For many of us, e-mail has become an essential part of life. When you send an e−mail, it is a mail server that
is responsible for dispatching that mail to its intended destination; and at the other end, another mail server
receives that message and passes it on to the appropriate mailbox.
A mail server can be configured to handle small home network e-mails, or large complex networks with hundreds of users.
Many home users tend to use the mail server provided by their ISP.
Many medium-to-large organizations host their own mail servers.
It is unlikely that you will need to set up your own mail server, but in some situations there are good reasons for doing so.
Your mail server will be on the same network as your client machine, and so connection between your
client machine and mail server will be much faster.
If you have a dial-up connection (rather than a dedicated Internet connection), then having your own mail server allow you to work on your email without ever having to connect manually to the Internet. You can configure our email server to send and receive mail in batches, by connecting to Internet at specified times.
You can customize a mail server's security and monitoring rules, so that it alerts you if it receives a
message that contains certain blocked words or if it detects unusual activity.

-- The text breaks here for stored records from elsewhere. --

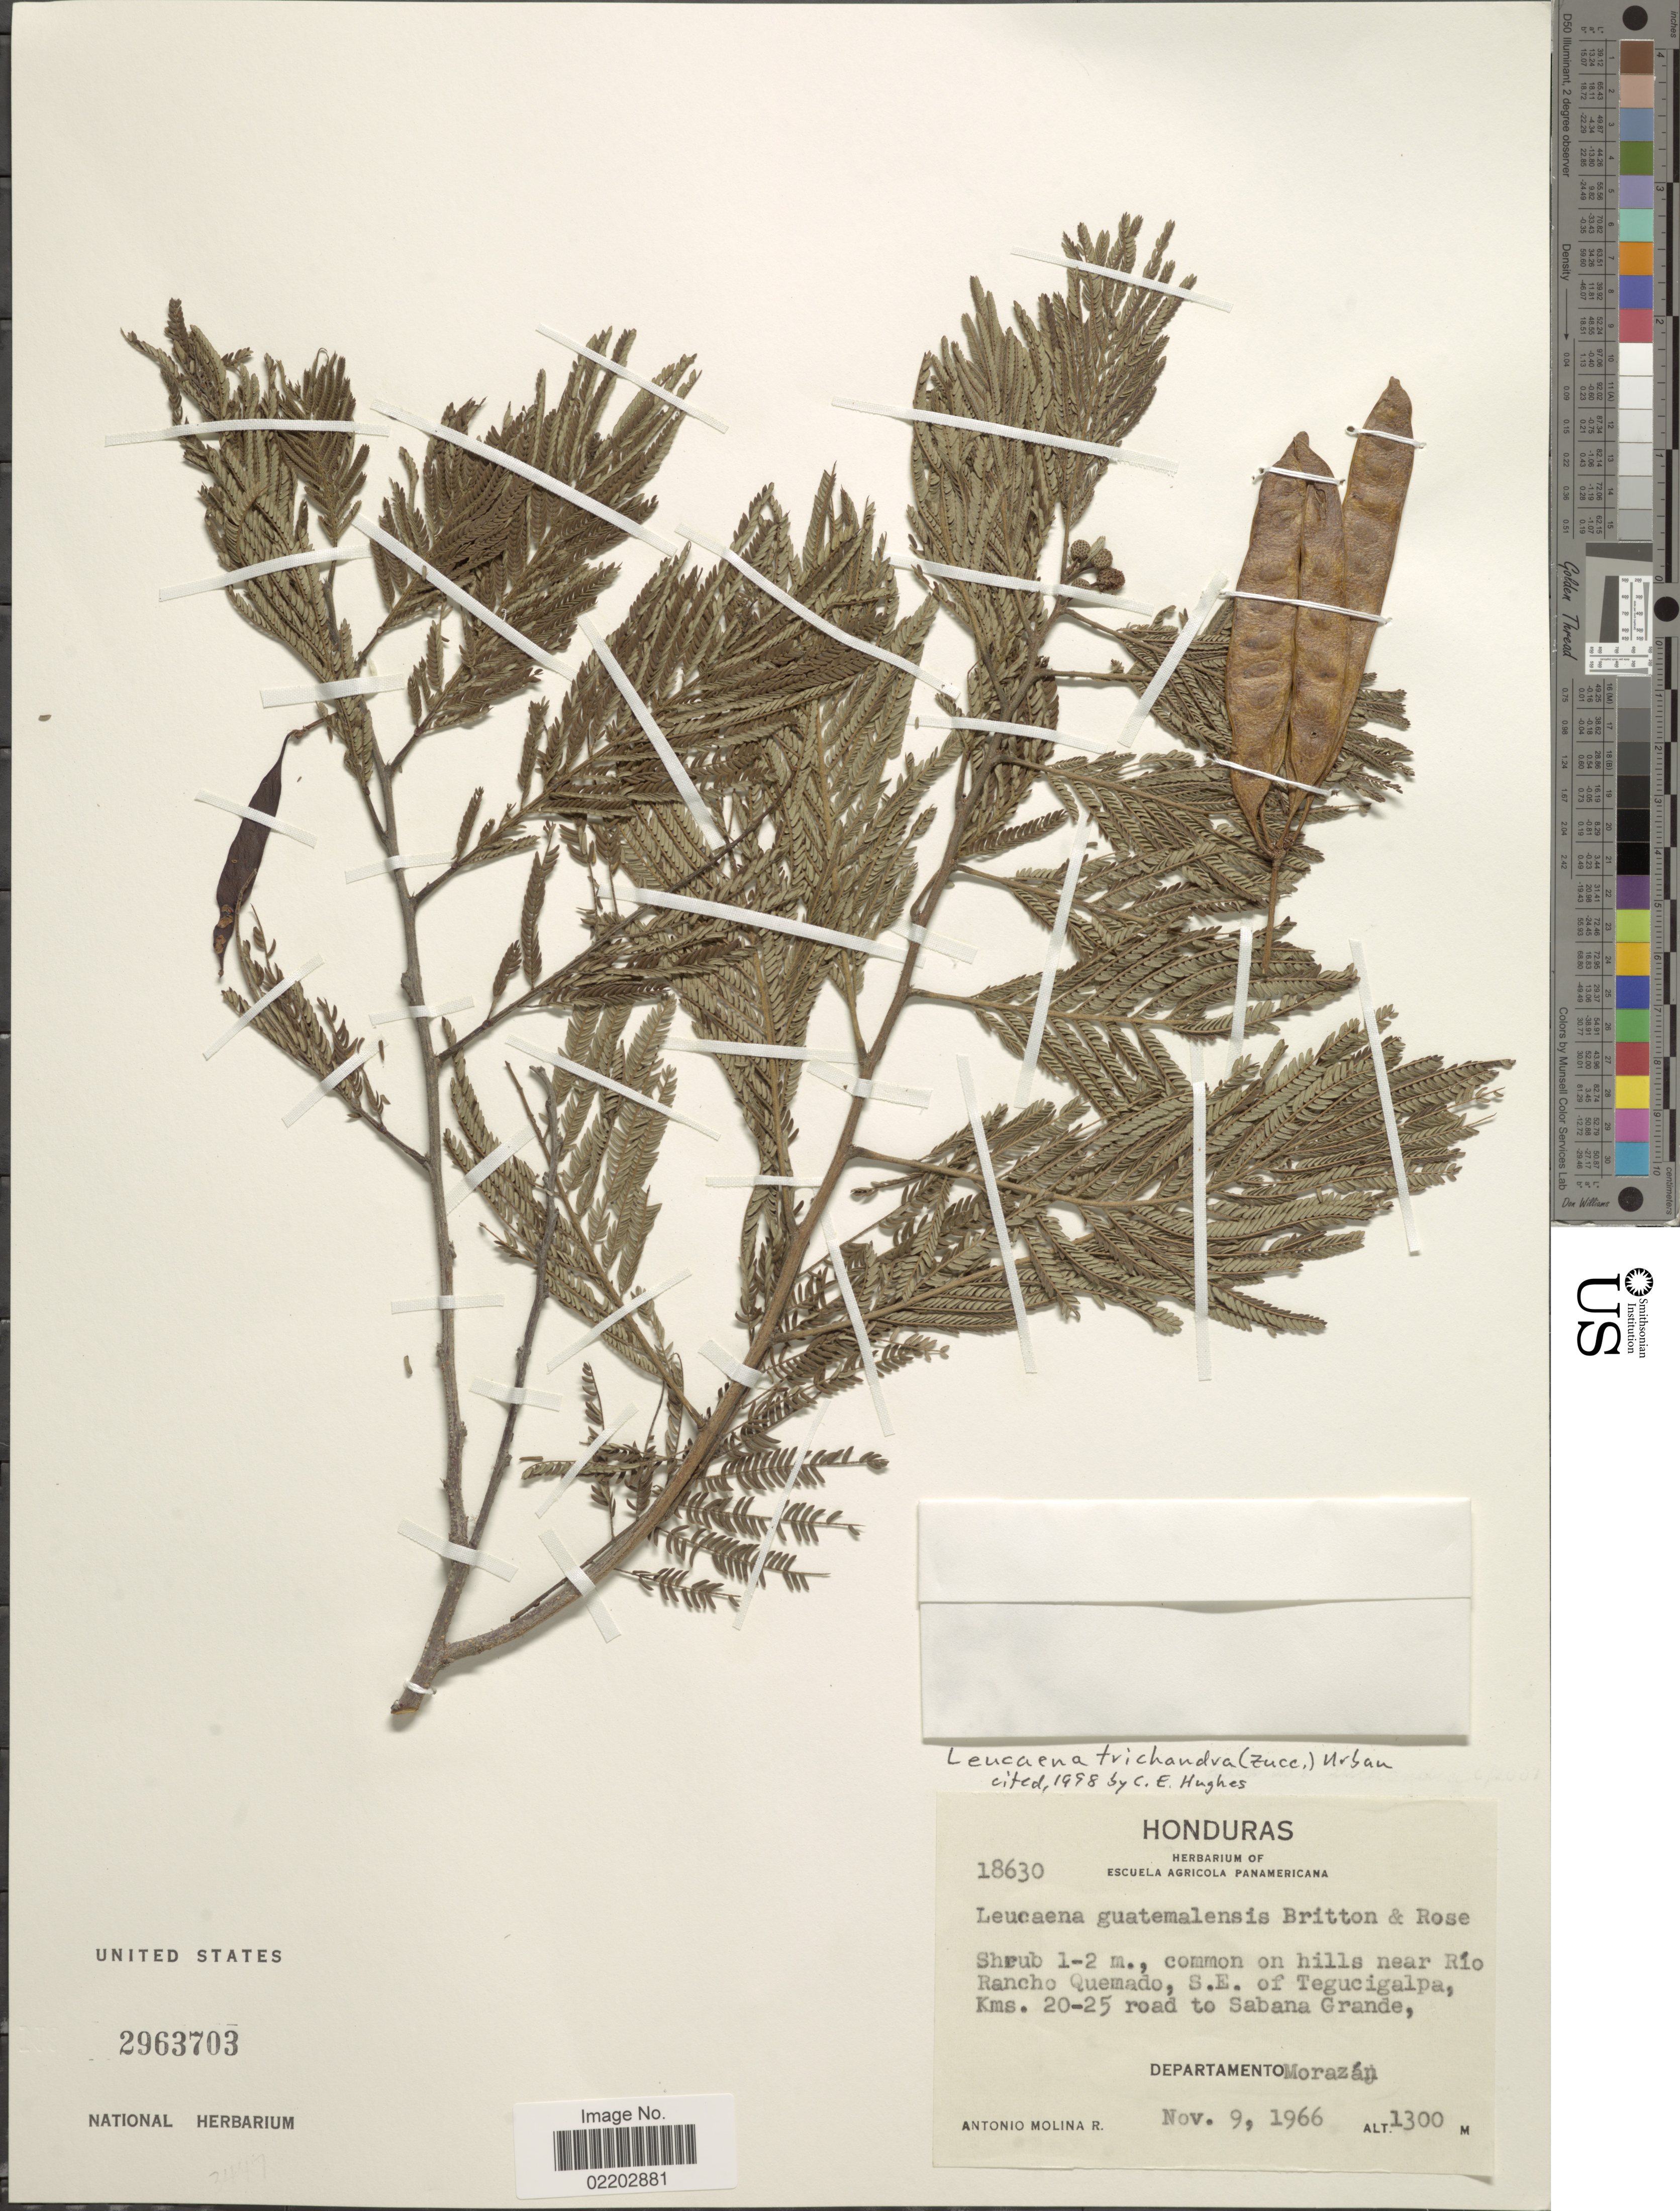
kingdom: Plantae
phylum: Tracheophyta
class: Magnoliopsida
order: Fabales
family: Fabaceae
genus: Leucaena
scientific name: Leucaena trichandra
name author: (Zucc.) Urb.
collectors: A. Molina R.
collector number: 18630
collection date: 1966-11-09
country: Honduras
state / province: Fco. Morazán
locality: Common on hills near Río Rancho Quemado, S.E. of Tegucigalpa, Kms. 20-25 road to Sabana Grande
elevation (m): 1300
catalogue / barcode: US 2963703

Hosting your own mail server
Hosting your own mail server comes with its burdens, too. There is the increased cost of support and maintenance, and
the additional chance of being compromised (you're protected from this if you use an ISP's mail server).
It is also more important to ensure that you keep your antivirus software up to date, and that it scans each e-mail.
There is a risk that your mail server will become an open relay SMTP server (this is
where another user uses your mail server as a gateway for sending mail).
If you do decide to host your own mail server, then you will not be surprised to learn that the Red Hat Linux 9 operating
system comes with a default mail server. It's called Sendmail.
Three Transfer mail Agents
The three agents that transfer mail from sender to recipient
Mail Transfer Agents (MTAs) move email between domains on the Internet Mail routing through an MTA is not intended for the MTA's domain.
The MTA is only moving the email one step closer to the final recipient
The (SMTP) Simple Mail Transfer Protocol is the protocol responsible for moving email between MDAs and MTAs.
Mail Delivery Agents (MDAs) receive all email bound for the domain they are in. Once receive, MDAs hold the mail until retrieved by user MUAs.
User MUAs retrieve mail from MDAs using protocols such as POP3 and IMAP. These protocols are more powerful than SMTP, because they allow the users to manipulate their mail rather than simply transfer it.
Mail User Agents (MUAs) allow users to read, send, print, save, and compose email.
Linux supports several MUAs, from graphical to text based.